> **Problem description**:
Determine how many lines of the records contain the word "exceed". Give only the number.
(Data supplied)
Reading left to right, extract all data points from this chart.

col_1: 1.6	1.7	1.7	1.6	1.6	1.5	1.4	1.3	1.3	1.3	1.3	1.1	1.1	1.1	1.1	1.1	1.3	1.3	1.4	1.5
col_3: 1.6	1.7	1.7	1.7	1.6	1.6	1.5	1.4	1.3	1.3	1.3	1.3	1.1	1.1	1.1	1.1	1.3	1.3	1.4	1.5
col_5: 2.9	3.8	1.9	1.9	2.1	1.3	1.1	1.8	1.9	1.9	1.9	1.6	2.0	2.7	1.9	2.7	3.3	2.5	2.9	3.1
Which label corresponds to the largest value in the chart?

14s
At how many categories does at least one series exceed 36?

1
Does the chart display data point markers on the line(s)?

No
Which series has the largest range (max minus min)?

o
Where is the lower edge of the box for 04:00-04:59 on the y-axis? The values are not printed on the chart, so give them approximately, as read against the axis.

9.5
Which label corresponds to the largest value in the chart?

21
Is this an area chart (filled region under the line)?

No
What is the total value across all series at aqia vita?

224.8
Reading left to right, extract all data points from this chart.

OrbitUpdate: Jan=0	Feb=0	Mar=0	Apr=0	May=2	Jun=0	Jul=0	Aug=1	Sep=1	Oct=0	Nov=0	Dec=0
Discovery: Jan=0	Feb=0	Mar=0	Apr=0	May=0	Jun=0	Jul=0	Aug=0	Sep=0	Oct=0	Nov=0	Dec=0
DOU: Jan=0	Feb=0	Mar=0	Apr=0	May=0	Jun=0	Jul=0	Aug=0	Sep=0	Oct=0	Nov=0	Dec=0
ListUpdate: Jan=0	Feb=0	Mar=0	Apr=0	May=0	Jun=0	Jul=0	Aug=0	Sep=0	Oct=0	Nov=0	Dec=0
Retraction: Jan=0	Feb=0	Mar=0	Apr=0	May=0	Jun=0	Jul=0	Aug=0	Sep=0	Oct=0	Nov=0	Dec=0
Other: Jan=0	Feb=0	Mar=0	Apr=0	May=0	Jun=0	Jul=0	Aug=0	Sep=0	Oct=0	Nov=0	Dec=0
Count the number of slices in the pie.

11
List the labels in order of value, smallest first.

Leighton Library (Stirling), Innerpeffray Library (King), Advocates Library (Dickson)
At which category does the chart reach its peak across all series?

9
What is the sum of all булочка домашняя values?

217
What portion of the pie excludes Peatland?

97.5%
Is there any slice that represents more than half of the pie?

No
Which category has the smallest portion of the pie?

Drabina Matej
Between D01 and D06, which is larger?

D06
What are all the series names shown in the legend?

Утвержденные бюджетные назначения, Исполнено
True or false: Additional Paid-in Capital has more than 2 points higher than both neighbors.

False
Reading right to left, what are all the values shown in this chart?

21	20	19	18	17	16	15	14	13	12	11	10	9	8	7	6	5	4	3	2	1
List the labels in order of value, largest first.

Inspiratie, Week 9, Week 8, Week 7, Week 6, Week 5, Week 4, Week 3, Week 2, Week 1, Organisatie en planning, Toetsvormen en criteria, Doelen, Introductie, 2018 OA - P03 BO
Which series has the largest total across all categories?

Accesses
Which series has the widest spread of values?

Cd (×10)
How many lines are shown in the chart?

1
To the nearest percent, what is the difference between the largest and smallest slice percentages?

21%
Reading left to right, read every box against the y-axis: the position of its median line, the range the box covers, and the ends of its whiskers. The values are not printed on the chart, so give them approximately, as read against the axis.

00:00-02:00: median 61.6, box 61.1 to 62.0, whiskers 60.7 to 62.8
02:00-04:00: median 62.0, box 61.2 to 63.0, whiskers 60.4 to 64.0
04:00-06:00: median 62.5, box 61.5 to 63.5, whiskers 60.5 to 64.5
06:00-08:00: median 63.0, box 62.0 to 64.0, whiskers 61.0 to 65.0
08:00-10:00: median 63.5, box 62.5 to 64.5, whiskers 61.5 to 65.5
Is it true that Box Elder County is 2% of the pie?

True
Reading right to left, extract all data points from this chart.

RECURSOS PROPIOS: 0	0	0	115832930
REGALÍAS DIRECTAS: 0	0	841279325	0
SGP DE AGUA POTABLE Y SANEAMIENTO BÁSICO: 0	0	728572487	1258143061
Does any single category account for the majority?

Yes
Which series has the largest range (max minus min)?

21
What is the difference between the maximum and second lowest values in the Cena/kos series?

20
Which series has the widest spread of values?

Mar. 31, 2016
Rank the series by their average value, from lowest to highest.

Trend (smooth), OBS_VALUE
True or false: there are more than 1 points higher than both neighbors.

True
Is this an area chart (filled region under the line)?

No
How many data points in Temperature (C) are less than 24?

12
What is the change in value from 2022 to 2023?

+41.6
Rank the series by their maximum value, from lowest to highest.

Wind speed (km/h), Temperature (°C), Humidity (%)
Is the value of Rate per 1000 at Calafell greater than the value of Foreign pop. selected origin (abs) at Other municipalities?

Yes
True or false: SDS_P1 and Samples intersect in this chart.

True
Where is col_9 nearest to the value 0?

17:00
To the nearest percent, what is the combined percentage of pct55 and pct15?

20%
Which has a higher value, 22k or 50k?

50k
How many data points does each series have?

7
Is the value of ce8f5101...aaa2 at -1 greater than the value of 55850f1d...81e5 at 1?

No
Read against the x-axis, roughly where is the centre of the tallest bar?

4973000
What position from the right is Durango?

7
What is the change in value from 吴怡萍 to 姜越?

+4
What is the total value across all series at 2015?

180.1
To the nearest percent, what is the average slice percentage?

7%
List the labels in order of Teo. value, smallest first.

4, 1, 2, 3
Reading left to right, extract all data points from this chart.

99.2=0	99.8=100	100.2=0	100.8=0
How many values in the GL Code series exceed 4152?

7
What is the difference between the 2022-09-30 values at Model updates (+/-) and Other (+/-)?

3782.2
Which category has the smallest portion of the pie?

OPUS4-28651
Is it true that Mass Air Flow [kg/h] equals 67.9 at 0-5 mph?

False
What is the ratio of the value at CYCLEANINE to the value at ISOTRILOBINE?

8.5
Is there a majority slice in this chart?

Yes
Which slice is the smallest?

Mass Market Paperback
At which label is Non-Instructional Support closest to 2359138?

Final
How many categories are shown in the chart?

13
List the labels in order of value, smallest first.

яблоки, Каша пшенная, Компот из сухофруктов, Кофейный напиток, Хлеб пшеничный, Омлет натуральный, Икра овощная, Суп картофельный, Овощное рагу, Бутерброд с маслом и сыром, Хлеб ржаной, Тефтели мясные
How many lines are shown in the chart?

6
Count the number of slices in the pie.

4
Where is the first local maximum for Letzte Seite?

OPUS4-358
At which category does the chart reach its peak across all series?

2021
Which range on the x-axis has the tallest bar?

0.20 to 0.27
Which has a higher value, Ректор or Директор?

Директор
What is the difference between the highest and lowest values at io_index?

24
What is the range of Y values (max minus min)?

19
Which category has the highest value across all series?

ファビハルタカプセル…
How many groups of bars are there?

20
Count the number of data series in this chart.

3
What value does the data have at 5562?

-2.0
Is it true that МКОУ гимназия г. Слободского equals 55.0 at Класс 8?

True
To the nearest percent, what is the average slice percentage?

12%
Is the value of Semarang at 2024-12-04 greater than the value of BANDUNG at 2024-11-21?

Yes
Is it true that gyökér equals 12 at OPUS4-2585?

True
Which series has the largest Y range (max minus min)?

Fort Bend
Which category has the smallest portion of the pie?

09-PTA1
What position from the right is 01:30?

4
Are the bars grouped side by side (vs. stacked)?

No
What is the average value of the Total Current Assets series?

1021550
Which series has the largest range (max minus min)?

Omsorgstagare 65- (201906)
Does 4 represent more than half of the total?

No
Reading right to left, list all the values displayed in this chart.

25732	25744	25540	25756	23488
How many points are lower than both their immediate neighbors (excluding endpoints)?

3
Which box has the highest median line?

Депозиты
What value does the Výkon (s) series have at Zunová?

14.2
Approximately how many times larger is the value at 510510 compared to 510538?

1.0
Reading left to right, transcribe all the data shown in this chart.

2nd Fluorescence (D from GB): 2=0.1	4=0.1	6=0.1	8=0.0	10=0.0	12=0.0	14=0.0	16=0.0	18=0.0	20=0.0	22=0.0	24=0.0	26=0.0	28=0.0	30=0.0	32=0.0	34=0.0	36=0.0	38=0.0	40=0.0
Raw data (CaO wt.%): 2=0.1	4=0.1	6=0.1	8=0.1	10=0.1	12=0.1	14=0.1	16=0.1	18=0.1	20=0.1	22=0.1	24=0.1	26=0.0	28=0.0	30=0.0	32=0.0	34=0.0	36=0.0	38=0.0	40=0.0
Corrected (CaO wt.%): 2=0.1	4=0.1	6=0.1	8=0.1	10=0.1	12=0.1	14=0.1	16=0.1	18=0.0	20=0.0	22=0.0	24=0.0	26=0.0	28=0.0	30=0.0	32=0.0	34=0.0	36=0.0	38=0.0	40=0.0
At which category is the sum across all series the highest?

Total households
(End Data supplied)
> **Answer space**:
2